INPUT
====================
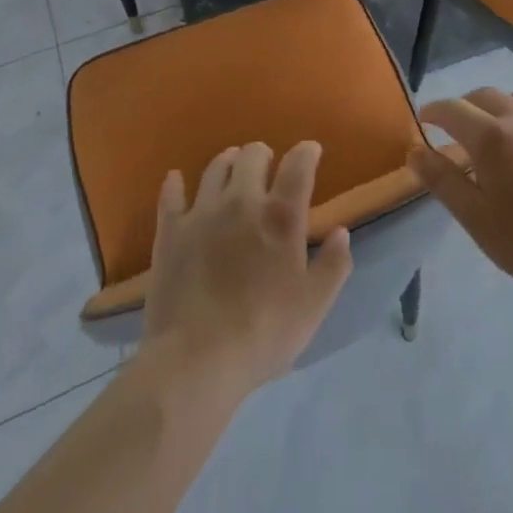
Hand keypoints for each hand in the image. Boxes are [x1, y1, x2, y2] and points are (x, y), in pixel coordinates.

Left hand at [139, 141, 352, 399]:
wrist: (196, 361)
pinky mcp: (171, 232)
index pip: (298, 164)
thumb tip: (341, 232)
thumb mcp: (313, 306)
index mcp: (281, 215)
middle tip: (268, 166)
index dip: (306, 152)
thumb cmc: (263, 333)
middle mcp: (241, 200)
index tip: (311, 152)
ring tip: (232, 168)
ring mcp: (202, 212)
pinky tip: (176, 180)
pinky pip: (171, 195)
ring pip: (215, 167)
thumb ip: (333, 265)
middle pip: (252, 155)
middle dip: (264, 154)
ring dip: (228, 162)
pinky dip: (175, 184)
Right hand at [409, 89, 512, 295]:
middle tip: (454, 126)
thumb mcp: (475, 217)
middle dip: (464, 105)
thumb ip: (442, 180)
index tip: (424, 119)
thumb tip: (415, 152)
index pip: (452, 109)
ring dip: (496, 108)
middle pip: (483, 95)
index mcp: (491, 137)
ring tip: (493, 133)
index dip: (434, 111)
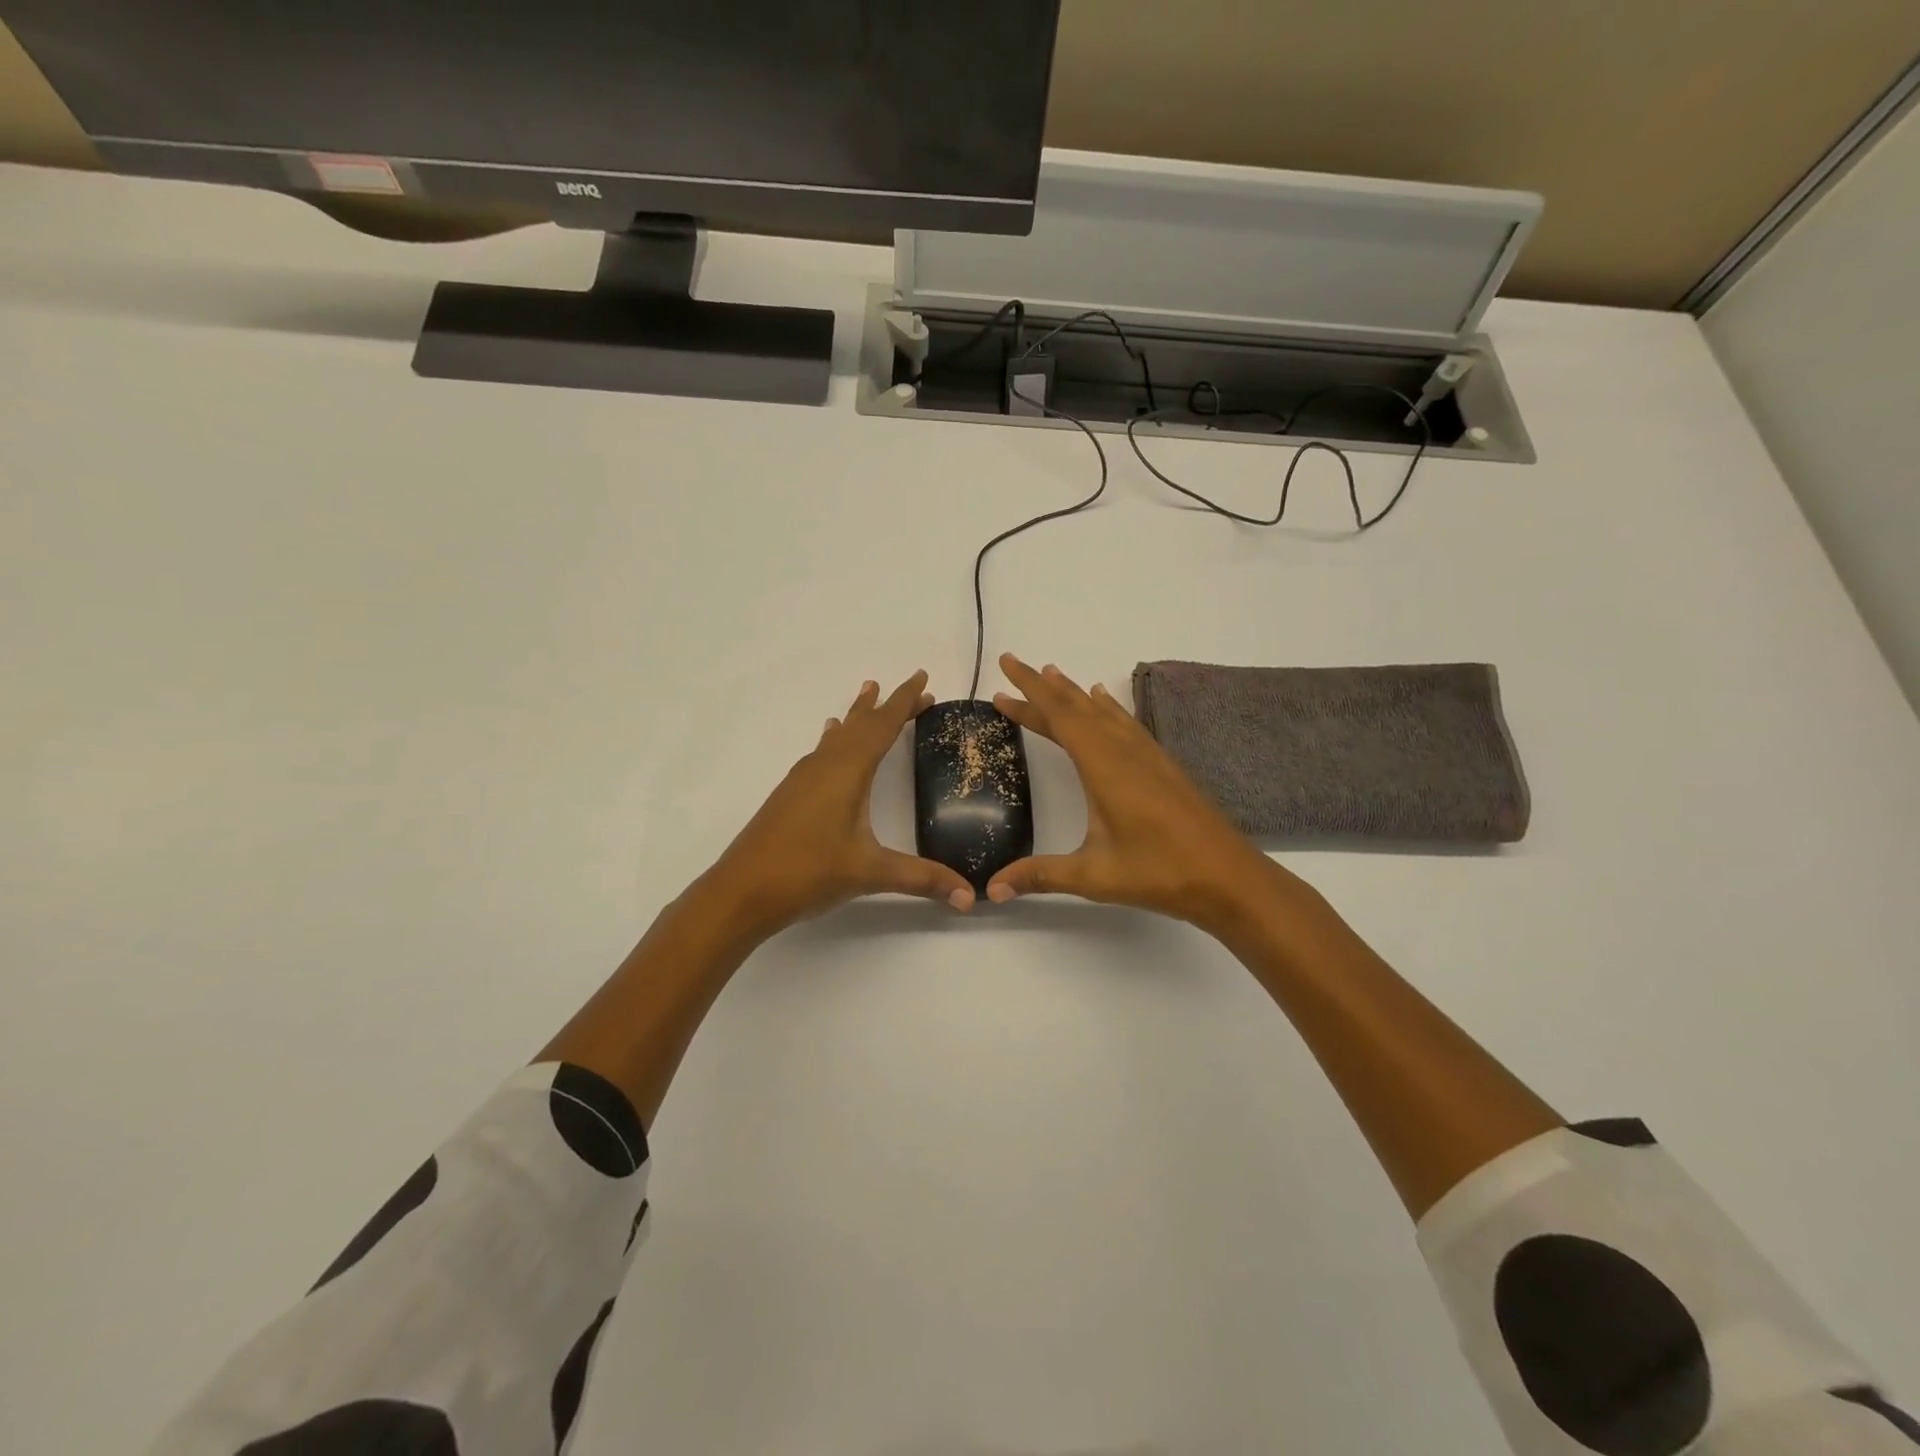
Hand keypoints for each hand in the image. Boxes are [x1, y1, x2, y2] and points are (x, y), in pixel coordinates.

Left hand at [705, 670, 975, 935]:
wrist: (741, 891)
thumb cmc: (808, 873)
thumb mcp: (870, 873)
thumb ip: (922, 879)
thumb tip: (969, 896)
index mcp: (847, 771)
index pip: (883, 726)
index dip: (904, 701)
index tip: (922, 679)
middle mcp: (824, 765)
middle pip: (861, 725)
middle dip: (887, 706)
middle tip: (912, 690)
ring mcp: (803, 779)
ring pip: (837, 736)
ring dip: (858, 717)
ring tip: (867, 696)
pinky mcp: (790, 795)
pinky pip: (821, 752)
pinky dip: (836, 739)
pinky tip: (830, 742)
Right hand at [986, 654, 1287, 930]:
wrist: (1230, 877)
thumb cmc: (1160, 873)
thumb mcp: (1094, 875)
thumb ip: (1040, 875)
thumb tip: (989, 890)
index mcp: (1104, 766)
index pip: (1060, 717)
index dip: (1029, 694)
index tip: (1005, 671)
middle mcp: (1124, 750)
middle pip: (1077, 706)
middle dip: (1042, 685)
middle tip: (1013, 664)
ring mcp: (1147, 755)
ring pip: (1103, 711)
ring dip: (1073, 693)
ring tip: (1051, 674)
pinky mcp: (1163, 765)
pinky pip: (1126, 722)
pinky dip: (1107, 707)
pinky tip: (1104, 702)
====================
WORK REQUIRED
In the listing above, find the line with "middle pip: (483, 95)" and output every line through the one with "index pip: (883, 726)", exactly, without the pictures.

SOLUTION TO THE EXERCISE
middle pip: (483, 95)
index mcp: (491, 137)
ring tip: (493, 133)
index dip: (434, 111)
Hand keypoints for each hand in the image. Boxes are [x1, y1, x2, y2] and points are (x, y), in pixel coordinates.

Left hand at [705, 670, 975, 935]:
wrist: (741, 891)
thumb cmc: (808, 873)
thumb mcp: (870, 873)
thumb ip: (922, 879)
thumb tip: (969, 896)
index mcp: (847, 771)
index pip: (883, 726)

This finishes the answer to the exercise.